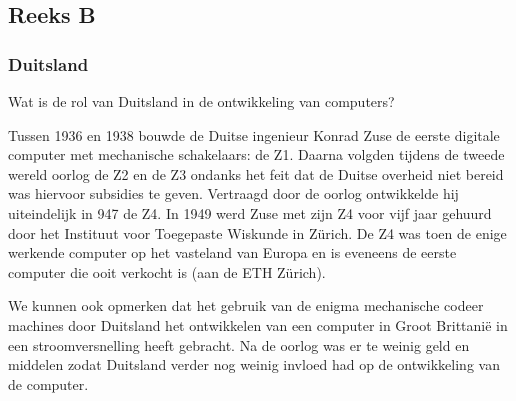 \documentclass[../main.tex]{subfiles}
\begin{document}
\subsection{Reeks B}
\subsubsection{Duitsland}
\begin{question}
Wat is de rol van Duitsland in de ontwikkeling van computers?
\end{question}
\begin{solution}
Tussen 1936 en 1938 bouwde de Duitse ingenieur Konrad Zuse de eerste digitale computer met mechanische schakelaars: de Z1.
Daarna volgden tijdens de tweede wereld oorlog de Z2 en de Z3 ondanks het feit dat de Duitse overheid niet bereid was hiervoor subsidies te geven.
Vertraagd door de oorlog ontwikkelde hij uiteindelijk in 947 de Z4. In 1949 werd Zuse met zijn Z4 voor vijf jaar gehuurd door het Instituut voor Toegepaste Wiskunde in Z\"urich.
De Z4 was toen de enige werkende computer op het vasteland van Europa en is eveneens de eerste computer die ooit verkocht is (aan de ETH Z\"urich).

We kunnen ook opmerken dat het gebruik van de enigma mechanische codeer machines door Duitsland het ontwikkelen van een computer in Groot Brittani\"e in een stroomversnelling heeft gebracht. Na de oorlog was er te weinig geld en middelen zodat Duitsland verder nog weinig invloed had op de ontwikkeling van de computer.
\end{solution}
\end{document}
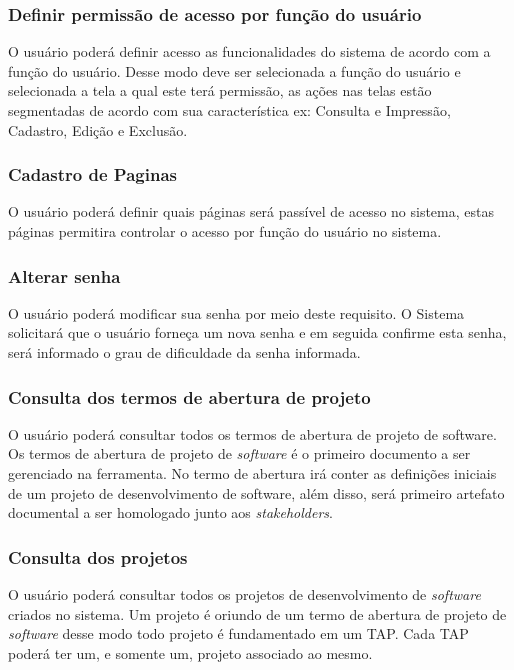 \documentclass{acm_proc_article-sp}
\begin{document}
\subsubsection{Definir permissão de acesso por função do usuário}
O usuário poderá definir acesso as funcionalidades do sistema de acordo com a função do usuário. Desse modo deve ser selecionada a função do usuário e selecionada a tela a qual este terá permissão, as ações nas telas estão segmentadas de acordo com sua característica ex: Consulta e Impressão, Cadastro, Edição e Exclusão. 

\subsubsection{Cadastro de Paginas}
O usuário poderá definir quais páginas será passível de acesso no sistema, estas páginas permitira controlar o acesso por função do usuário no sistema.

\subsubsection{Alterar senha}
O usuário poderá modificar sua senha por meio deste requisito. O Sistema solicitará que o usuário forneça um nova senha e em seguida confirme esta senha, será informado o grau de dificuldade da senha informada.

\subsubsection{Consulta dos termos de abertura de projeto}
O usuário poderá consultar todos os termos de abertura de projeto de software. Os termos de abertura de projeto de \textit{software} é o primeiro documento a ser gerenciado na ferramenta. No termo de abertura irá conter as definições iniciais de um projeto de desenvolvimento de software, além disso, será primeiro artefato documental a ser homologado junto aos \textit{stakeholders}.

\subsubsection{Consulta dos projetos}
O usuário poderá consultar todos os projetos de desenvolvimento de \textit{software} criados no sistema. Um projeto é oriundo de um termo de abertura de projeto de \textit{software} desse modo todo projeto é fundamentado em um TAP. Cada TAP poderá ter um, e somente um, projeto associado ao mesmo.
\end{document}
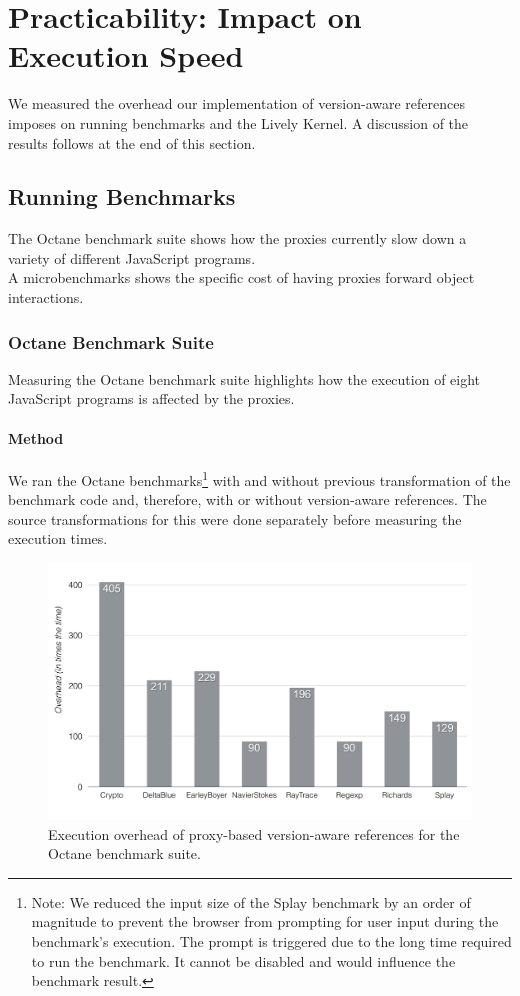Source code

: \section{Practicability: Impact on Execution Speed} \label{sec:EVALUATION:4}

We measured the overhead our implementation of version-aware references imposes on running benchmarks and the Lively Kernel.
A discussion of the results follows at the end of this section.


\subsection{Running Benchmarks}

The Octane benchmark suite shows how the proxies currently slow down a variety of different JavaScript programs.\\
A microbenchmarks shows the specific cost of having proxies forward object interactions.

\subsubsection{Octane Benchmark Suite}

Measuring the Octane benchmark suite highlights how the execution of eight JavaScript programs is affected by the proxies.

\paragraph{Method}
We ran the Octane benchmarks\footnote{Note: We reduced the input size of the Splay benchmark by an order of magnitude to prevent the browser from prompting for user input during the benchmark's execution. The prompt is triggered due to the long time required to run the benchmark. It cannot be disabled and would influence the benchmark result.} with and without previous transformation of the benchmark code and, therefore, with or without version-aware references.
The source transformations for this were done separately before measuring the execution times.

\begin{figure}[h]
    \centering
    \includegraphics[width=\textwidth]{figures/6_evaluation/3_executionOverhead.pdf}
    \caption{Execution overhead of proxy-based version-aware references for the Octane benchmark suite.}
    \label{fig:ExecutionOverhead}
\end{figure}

- - - - - - -

* _What to do_: Nothing but the lines from the one holding "A microbenchmarks shows" to the end of the entries should be output, each exactly as it appears.

* _Written solution_:
A microbenchmarks shows the specific cost of having proxies forward object interactions.

\subsubsection{Octane Benchmark Suite}

Measuring the Octane benchmark suite highlights how the execution of eight JavaScript programs is affected by the proxies.

\paragraph{Method}
We ran the Octane benchmarks\footnote{Note: We reduced the input size of the Splay benchmark by an order of magnitude to prevent the browser from prompting for user input during the benchmark's execution. The prompt is triggered due to the long time required to run the benchmark. It cannot be disabled and would influence the benchmark result.} with and without previous transformation of the benchmark code and, therefore, with or without version-aware references.
The source transformations for this were done separately before measuring the execution times.

\begin{figure}[h]
    \centering
    \includegraphics[width=\textwidth]{figures/6_evaluation/3_executionOverhead.pdf}
    \caption{Execution overhead of proxy-based version-aware references for the Octane benchmark suite.}
    \label{fig:ExecutionOverhead}
\end{figure}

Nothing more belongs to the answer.